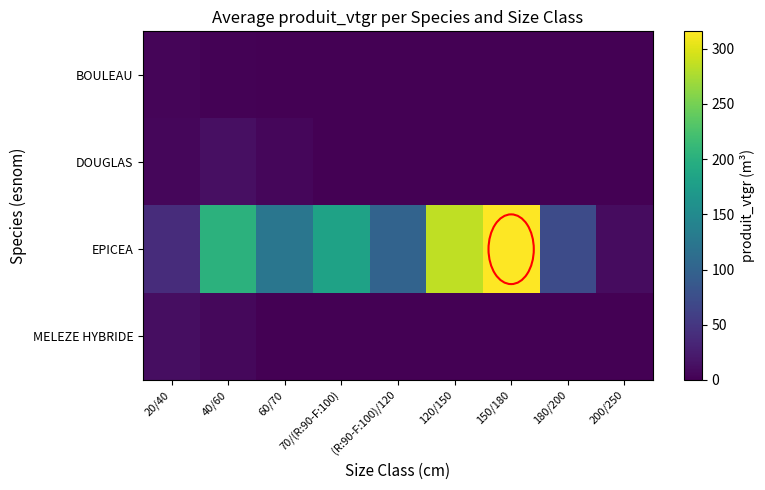

Reading left to right, transcribe all the data shown in this chart.

BOULEAU: 20/40=4.0	40/60=1.3	60/70=0.2	70/(R:90-F:100)=0.0	(R:90-F:100)/120=0.0	120/150=0.0	150/180=0.0	180/200=0.0	200/250=0.0
DOUGLAS: 20/40=6.2	40/60=12.6	60/70=5.3	70/(R:90-F:100)=0.0	(R:90-F:100)/120=0.0	120/150=0.0	150/180=0.0	180/200=0.0	200/250=0.0
EPICEA: 20/40=40.7	40/60=202.4	60/70=123.7	70/(R:90-F:100)=182.3	(R:90-F:100)/120=100.1	120/150=285.9	150/180=315.7	180/200=71.5	200/250=10.3
MELEZE HYBRIDE: 20/40=11.1	40/60=6.4	60/70=0.5	70/(R:90-F:100)=0.0	(R:90-F:100)/120=0.0	120/150=0.0	150/180=0.0	180/200=0.0	200/250=0.0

• [Work instructions] Output every line of the listing above verbatim, leaving out the pictures.

• [Written response]
Reading left to right, transcribe all the data shown in this chart.

BOULEAU: 20/40=4.0	40/60=1.3	60/70=0.2	70/(R:90-F:100)=0.0	(R:90-F:100)/120=0.0	120/150=0.0	150/180=0.0	180/200=0.0	200/250=0.0
DOUGLAS: 20/40=6.2	40/60=12.6	60/70=5.3	70/(R:90-F:100)=0.0	(R:90-F:100)/120=0.0	120/150=0.0	150/180=0.0	180/200=0.0	200/250=0.0
EPICEA: 20/40=40.7	40/60=202.4	60/70=123.7	70/(R:90-F:100)=182.3	(R:90-F:100)/120=100.1	120/150=285.9	150/180=315.7	180/200=71.5	200/250=10.3
MELEZE HYBRIDE: 20/40=11.1	40/60=6.4	60/70=0.5	70/(R:90-F:100)=0.0	(R:90-F:100)/120=0.0	120/150=0.0	150/180=0.0	180/200=0.0	200/250=0.0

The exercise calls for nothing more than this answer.